Je vois également le féminisme comme
un espace de refuge pour ces marginalisé-e-s, un lieu pour s’exprimer sans
crainte. Un lieu où l’on redonne du pouvoir à ces personnes, un moyen de les intégrer
dans une société qui les rejette par ailleurs.
Le
féminisme représente pour moi tous ces idéaux, mes idéaux, et mes espoirs de
progrès vers une société plus inclusive.
Lorenza :
Ma
prise de conscience féministe est assez récente, mais elle s’est faite assez
violemment. J’ai toujours su qu’il y a des choses que je ne « peux »
pas faire parce que je suis une femme. Par exemple, rentrer seule le soir. On
nous apprend assez tôt, quand on naît avec un vagin, que oui, on est des proies
dans la rue, et que rentrer seule nous met « en danger », qui plus
est si on porte une jupe (c’est quand même une invitation hein, de porter une
jupe quand on sort. Qui n’a jamais entendu ça de sa vie vienne me voir).
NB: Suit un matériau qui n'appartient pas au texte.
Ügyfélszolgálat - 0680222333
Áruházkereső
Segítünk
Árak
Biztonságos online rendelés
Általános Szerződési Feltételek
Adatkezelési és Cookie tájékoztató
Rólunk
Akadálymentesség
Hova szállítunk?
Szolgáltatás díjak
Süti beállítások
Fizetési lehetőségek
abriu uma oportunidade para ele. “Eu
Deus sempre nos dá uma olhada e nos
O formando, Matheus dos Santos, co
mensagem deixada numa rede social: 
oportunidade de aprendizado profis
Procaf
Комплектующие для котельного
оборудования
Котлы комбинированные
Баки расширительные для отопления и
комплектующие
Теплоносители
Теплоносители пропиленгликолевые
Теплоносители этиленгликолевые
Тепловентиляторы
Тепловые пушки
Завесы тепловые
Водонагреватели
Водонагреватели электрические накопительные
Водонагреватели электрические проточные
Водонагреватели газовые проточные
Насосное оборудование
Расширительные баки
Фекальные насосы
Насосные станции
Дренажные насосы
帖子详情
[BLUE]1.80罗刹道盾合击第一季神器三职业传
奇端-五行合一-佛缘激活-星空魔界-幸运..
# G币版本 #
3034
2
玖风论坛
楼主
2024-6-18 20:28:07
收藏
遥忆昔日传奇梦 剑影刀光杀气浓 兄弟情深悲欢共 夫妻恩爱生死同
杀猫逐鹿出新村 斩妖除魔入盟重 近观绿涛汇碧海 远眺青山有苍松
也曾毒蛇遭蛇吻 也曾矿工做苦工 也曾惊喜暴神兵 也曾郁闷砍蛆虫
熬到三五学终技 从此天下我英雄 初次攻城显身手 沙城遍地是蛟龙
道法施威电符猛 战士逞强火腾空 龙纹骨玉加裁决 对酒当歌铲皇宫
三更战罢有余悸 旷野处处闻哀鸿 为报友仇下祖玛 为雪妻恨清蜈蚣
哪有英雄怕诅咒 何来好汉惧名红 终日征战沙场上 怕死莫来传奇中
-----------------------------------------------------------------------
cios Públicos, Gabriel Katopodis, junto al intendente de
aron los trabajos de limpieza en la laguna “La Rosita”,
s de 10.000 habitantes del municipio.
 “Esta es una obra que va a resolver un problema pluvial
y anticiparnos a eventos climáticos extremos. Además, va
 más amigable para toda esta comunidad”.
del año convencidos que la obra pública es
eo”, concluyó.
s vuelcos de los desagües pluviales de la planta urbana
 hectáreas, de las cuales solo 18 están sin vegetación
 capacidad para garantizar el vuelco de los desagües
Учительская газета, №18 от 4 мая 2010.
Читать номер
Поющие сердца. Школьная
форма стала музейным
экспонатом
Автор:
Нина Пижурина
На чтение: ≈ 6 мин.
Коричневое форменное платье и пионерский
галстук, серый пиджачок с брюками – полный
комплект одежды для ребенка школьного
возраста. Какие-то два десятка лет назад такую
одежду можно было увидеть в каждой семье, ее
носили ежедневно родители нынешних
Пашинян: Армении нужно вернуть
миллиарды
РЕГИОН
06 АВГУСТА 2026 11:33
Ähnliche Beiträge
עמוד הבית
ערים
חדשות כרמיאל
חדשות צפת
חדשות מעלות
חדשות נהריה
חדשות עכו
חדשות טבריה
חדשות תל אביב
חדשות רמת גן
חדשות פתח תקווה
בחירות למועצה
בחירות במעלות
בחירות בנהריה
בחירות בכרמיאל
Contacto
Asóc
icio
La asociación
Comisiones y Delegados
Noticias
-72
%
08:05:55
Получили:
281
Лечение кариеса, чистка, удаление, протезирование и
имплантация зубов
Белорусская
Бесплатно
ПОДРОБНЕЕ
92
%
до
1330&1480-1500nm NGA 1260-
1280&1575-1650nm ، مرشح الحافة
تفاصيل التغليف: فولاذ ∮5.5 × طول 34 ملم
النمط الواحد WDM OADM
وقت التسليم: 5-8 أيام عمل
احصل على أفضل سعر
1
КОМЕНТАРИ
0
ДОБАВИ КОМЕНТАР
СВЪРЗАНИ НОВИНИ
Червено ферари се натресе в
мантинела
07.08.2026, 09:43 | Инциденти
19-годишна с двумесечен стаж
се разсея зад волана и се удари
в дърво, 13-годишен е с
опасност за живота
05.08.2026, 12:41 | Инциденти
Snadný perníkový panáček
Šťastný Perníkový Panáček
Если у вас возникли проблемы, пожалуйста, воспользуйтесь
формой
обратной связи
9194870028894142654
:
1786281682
Il y a
donc des choses que l’on est « obligées » de subir quand on est une
femme (ou qu’on en a le passing, du moins) : les petites réflexions dans
la rue (quand ce n’est que ça), les 20% de salaire en moins, les
double-standards, l’éducation genrée…
Il y a un moment où, quand mon prof de
littérature en prépa nous donnait la 50e référence d’écrivain de
genre masculin, je me suis dit « Bon, c’est un peu fort de café !
Elles sont où Simone de Beauvoir ? George Sand ? Marguerite
Duras ? Charlotte Brontë ? Juliette Drouet ? Olympe de
Gouges ? ». Je pense que c’est à ce moment-là que j’ai commencé à
regarder le monde d’une autre manière. Si j’ai toujours eu conscience des
différences entre « hommes » et « femmes », la
violence des discriminations ne m’est donc apparue qu’à ce moment-là. Ça ne m’a
pas fait que du bien, car regarder le monde tel qu’il est, c’est-à-dire sexiste
au possible, ça fait de la peine. Quand on ne s’en rend pas compte, c’est plus
facile de vivre avec. En revanche, quand on ouvre les yeux, il devient
difficile de se taire et de ne pas agir.
Pour
plusieurs raisons, je me considère privilégiée : je suis blanche, issue
d’un milieu plutôt bourgeois, je suis à sciences po… On peut dire que ça
pourrait être pire. Le féminisme que je défends, et que je qualifierai
« d’inclusif » prend en compte les intersections de oppressions
(oppressions de classe, racisme, validisme, homophobie et transphobie…) pour
défendre toutes ces personnes qui sont directement victimes d’un système
patriarcal, hétéronormé, et qui, d’une manière générale, subissent des
discriminations, des différences de traitement, des oppressions sous toutes
leurs formes, aussi perfides et subtiles soient-elles. Je pense qu’il est
important de remettre en question le système entier pour avoir de réelles
avancées en matière d’égalité des droits pour toustes.